You may know I’ve been working on the Voynich Manuscript using machine learning and data science. Lately I’ve started a new line of research: the study of the Voynich through graphs.
Graph analysis is still quite new in languages studies, but it’s becoming a powerful tool in machine learning. It lets us see how words connect and interact. The idea is simple: each word (token) becomes a node, and we draw edges between them whenever they occur near each other in the text. Those edges can have weights (how often the pair appears), directions (which one comes first), and other information. When you do this, the text becomes a network, and that network has a structure we can measure.
In my case, I built co-occurrence graphs using a sliding window of 5 tokens. Two words are connected if they appear close to each other. I also repeated the same process for several other texts:
- Latin (De Docta Ignorantia, Platonis Apologia, Alchemical Herbal),
- La Reine Margot and Old Medicine French texts,
- Catalan (Tirant lo Blanch),
- Spanish (Lazarillo de Tormes),
- English (Culpepper),
- and a sample of the synthetic text generated by Torsten Timm.
Once you have the graph, you can study things like community structure, modularity, and assortativity: basically, how tightly the vocabulary groups together and how predictable those connections are. Well, yes, it looks this crazy...
[attachment=11797]
The Voynich graph has thousands of nodes and over a hundred thousand weighted connections. It’s not random: it shows clear clusters of related tokens, similar to topic domains in real languages.
When comparing modularity (how strongly the graph is divided into communities) the Voynich ranks around 0.25. For context:
- Scholastic and alchemical Latin texts are around 0.28–0.33.
- Narrative texts like Tirant lo Blanch or La Reine Margot are only 0.14–0.19.
So the Voynich has a structured, technical-style network, closer to medieval treatises than to prose literature.
[attachment=11798]
Nothing new here: I looked at entropy, which measures how predictable the next word is from the previous ones. Lower entropy means the text is more repetitive or rule-bound.
In this comparison, the Voynich again behaves more like Latin scholastic or medical texts, highly structured and formulaic, than like natural flowing prose.
[attachment=11799]
To visualize everything together, I used a radar plot combining graph properties (modularity, assortativity) with token and character-level entropies.
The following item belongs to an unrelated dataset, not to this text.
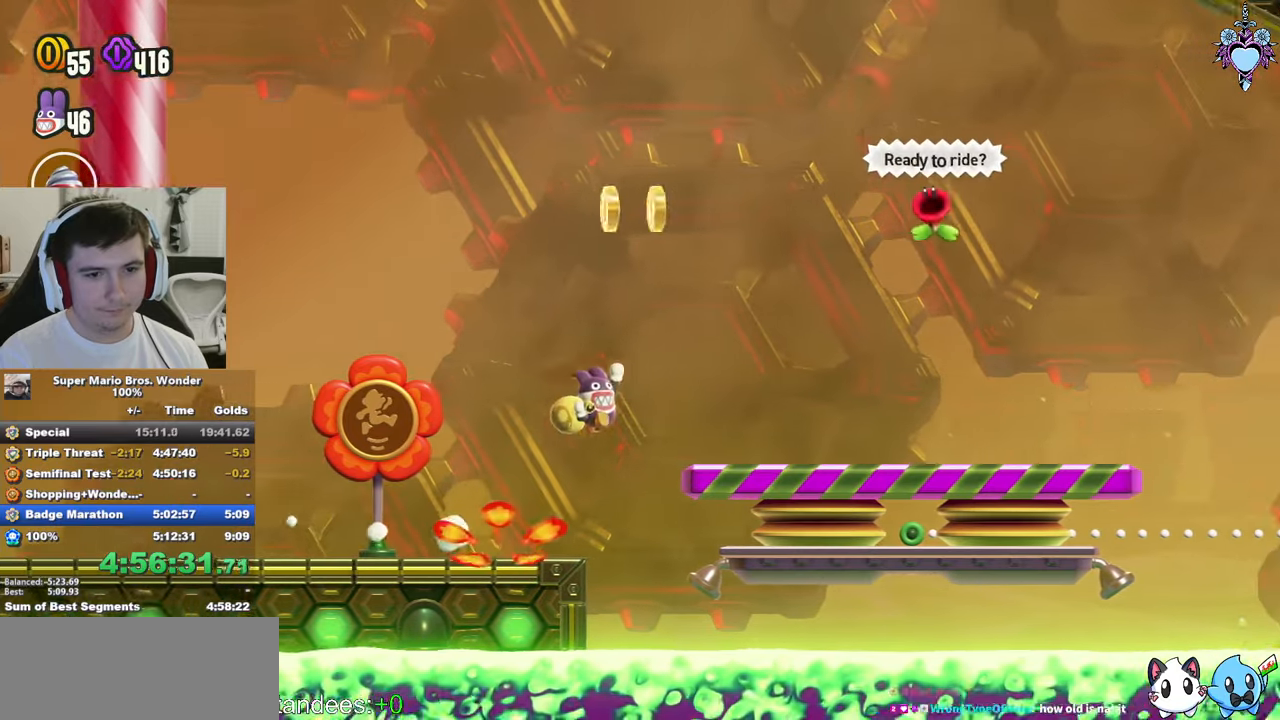
{"buttons": ["SQUARE", "DPAD_RIGHT"], "left_stick": "center", "right_stick": "center", "events": [[167, "L1", "down"], [283, "L1", "up"]]}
Each text forms its own fingerprint.
[attachment=11800]
When we plot entropy (what should be the syntactic freedom) against modularity (what should be the lexical structure), each text takes its own position in what you could call a complexity space_
[attachment=11802][attachment=11801]
The Voynich lands right in the middle, between the tightly structured Latin technical and medical compilations, and the more free-flowing narrative works like Tirant lo Blanch or La Reine Margot. It’s not as rigid as scholastic Latin, but not as loose as prose either.
The same pattern appears when comparing character entropy (morphological freedom) to modularity: again, the Voynich sits halfway between those two worlds. This suggests the manuscript has an intermediate level of organization: structured enough to follow internal rules, but not fully regular like formal Latin treatises.
It might reflect a controlled or encoded version of natural language, or simply a writing system with its own conventions. It’s also interesting that the same language can produce very different results depending on the type of text: a Latin medical recipe and a Latin philosophical dialogue, for example, can have completely distinct structural profiles. That gives a sense of how much “style” and “purpose” shape the internal geometry of a text.
It’s also worth noting that the Torsten Timm generated text, which is algorithmic, shows a very similar position in this “complexity space.” That means internal consistency and structured co-occurrence can emerge from both linguistic and mechanical systems. So, these results don’t demonstrate that the Voynich encodes a real language, only that it behaves like a text with rules, not pure randomness.
As always, any thoughts are welcome!